Element and coordinate data:
--------------------

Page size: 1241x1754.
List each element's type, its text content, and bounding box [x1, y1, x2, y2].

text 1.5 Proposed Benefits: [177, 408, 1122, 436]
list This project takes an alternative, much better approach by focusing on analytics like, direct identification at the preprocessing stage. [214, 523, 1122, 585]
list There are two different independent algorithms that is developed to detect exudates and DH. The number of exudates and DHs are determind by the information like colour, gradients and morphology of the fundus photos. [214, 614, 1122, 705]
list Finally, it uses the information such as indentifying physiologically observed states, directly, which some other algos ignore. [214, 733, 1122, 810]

--------------------

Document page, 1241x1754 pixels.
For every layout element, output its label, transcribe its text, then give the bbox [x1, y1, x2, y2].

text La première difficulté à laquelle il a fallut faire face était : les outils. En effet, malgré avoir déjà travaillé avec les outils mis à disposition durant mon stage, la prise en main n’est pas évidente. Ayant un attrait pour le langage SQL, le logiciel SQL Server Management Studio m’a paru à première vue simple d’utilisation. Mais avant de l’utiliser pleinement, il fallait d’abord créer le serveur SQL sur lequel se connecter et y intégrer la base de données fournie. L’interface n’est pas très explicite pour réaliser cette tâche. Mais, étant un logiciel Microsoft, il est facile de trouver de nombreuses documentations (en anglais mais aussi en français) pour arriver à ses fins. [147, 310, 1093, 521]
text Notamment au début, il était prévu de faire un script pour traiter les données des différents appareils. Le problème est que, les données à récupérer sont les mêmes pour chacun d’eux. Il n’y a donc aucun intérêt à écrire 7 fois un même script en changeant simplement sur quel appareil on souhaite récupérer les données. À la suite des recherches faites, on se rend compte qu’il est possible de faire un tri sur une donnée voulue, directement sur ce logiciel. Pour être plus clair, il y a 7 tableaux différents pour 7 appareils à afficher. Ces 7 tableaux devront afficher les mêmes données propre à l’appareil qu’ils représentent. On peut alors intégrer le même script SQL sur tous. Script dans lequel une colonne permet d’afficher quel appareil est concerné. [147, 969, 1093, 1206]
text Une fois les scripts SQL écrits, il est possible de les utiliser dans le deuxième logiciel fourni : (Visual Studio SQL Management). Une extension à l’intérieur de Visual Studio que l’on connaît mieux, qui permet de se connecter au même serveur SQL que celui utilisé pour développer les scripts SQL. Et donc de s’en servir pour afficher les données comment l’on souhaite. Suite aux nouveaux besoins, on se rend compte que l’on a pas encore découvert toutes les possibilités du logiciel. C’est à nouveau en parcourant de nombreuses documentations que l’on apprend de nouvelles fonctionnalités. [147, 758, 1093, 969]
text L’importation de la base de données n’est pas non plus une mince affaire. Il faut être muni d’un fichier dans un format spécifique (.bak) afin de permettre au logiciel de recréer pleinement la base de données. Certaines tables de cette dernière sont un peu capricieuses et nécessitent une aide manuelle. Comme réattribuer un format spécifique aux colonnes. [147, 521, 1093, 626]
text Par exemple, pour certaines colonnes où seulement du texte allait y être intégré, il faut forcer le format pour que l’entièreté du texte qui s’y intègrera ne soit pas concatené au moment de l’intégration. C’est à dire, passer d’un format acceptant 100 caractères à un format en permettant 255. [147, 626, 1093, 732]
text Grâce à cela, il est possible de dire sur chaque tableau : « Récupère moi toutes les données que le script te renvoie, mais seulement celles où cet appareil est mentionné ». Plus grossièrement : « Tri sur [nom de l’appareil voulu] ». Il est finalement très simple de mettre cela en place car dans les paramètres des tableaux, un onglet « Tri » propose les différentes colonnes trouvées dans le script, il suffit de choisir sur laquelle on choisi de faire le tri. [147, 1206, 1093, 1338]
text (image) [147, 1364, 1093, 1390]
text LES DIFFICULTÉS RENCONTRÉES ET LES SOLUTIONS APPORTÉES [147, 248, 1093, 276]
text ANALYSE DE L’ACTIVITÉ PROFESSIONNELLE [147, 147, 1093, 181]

--------------------

Work required
Can you update the part of the data that opens with the line containing "Document page, 1241x1754 pixels." and closes with the line containing "For every layout", putting "return" in place of "output" and leaving everything else unchanged?

Reply
Document page, 1241x1754 pixels.
For every layout element, return its label, transcribe its text, then give the bbox [x1, y1, x2, y2].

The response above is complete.